■ **Given text**
---

Personal information
- Full name: Casey Jon McGuire
- Born: 24 January 1980 (age 46) Nambour, Queensland, Australia

Playing information
- Height: 6 ft 0 in (184 cm)
- Weight: 14 st 7 lb (92 kg)
- Position: Hooker, Five-eighth, Halfback
Club
| Years | Team | Pld | T | G | FG | P |
| 1998 | Parramatta Eels | 2 | 0 | 0 | 0 | 0 |
| 2001–06 | Brisbane Broncos | 115 | 25 | 0 | 1 | 101 |
| 2007–10 | Catalans Dragons | 99 | 29 | 1 | 0 | 118 |
| 2011–12 | Parramatta Eels | 33 | 4 | 0 | 0 | 16 |
|  | Total | 249 | 58 | 1 | 1 | 235 |
Representative
| Years | Team | Pld | T | G | FG | P |
| 2005 | Queensland | 2 | 0 | 0 | 0 | 0 |
- Source:

= Casey McGuire =

Australian rugby league footballer

Casey McGuire (born 24 January 1980) is an Australian former professional rugby league footballer. A State of Origin representative for Queensland and up and coming New South Wales debutante, he played his club football in the National Rugby League (NRL) for the Brisbane Broncos (with whom he won the 2006 NRL Premiership) and Parramatta Eels, as well as in the Super League for the Catalans Dragons.

---

■ **Dataset entries**
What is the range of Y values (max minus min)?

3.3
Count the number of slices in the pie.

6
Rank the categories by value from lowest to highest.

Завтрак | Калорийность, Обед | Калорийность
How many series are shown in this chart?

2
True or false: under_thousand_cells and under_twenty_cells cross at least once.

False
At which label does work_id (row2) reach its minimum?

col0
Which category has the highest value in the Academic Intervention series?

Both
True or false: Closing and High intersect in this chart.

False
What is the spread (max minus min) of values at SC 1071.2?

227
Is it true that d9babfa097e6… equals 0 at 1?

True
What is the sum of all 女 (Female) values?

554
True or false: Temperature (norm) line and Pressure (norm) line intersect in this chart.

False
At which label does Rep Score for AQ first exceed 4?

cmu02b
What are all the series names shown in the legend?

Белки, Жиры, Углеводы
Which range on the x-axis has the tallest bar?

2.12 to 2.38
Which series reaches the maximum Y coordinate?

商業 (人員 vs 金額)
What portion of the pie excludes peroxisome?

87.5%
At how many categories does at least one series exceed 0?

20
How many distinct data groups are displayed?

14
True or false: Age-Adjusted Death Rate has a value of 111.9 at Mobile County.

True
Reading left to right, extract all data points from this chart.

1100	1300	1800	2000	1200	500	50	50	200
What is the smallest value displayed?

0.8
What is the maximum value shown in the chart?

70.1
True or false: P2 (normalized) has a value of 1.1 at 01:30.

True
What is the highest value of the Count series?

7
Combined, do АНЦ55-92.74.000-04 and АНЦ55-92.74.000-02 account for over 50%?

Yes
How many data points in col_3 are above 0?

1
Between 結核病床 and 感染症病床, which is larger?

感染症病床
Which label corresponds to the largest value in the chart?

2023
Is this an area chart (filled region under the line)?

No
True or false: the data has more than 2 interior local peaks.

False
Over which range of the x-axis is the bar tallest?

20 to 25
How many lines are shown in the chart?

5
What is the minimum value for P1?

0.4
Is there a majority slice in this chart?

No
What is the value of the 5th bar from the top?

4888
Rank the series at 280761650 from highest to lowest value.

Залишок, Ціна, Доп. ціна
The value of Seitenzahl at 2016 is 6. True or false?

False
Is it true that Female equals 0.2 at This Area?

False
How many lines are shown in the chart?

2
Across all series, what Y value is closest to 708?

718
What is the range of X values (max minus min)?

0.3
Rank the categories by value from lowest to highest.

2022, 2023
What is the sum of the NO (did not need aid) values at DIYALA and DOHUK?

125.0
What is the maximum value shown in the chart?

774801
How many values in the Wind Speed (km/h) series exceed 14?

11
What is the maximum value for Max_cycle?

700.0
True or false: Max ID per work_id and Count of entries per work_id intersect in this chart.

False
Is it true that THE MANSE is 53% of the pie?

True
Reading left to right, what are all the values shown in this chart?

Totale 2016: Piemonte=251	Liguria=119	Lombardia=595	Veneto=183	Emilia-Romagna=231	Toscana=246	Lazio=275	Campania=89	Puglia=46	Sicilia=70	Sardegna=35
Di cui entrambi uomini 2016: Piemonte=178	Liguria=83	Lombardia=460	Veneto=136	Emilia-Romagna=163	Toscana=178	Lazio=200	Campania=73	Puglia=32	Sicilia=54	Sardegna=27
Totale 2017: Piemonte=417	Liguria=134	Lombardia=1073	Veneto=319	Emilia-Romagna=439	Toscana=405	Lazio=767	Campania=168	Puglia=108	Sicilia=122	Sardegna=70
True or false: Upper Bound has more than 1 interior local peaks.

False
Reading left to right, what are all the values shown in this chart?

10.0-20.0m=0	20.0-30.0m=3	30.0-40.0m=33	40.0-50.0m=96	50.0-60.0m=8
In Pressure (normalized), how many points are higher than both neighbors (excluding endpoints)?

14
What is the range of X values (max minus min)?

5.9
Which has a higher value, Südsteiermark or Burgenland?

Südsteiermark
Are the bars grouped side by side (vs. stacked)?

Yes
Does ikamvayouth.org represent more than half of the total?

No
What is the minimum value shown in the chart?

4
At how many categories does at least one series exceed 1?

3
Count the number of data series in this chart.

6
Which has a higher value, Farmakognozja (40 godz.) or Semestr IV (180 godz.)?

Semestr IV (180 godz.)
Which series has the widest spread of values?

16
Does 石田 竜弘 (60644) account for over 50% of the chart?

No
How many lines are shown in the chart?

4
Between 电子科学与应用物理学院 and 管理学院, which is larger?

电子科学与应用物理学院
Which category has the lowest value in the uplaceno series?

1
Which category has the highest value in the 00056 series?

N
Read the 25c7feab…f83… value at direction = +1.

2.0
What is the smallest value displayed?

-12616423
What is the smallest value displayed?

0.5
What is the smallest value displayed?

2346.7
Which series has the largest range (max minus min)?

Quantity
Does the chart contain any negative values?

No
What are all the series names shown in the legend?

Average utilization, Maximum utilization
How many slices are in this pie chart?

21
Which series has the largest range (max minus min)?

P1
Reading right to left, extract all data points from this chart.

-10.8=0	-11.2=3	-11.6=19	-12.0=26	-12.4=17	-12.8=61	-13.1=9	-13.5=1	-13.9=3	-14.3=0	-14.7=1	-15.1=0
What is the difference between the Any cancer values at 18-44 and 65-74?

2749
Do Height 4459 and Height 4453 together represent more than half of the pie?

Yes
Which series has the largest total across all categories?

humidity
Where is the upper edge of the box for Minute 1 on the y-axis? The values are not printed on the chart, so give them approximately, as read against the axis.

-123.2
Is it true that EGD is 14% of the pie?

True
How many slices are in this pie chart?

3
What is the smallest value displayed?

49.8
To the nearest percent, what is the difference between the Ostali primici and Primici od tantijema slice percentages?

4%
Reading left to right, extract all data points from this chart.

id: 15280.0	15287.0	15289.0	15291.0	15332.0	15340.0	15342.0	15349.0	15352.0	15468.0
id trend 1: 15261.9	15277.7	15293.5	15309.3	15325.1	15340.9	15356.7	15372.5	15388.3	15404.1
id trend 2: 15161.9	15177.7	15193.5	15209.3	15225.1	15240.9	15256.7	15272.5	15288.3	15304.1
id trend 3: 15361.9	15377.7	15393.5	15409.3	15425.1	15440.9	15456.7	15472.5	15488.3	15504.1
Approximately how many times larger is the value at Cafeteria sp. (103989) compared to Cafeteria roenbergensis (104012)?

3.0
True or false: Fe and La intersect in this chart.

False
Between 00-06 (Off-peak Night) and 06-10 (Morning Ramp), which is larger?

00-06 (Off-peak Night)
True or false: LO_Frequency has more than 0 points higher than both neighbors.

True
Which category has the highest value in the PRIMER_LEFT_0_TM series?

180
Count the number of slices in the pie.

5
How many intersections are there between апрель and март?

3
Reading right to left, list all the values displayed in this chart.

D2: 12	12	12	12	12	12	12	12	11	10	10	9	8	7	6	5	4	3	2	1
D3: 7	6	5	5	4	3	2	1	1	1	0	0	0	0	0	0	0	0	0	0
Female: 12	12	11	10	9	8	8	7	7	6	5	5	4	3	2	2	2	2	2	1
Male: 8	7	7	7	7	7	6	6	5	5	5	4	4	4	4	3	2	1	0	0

---

■ **What this exercise asks**
1. Answer these questions from the Casey McGuire profile.
(a) In what town was he born?
(b) How many games did he play for the Catalans Dragons?
(c) What title did he win with the Brisbane Broncos?
2. Recast the paragraph of the Casey McGuire profile that opens "Casey McGuire (born 24 January 1980)" as a short bulleted list that keeps its main facts.

■ **Outputs for the tasks**
1.
(a) Nambour, Queensland, Australia
(b) 99
(c) The 2006 NRL Premiership

2.
- Born 24 January 1980; Australian former professional rugby league footballer
- Represented Queensland in State of Origin
- NRL clubs: Brisbane Broncos (2006 NRL Premiership winners) and Parramatta Eels
- Super League club: Catalans Dragons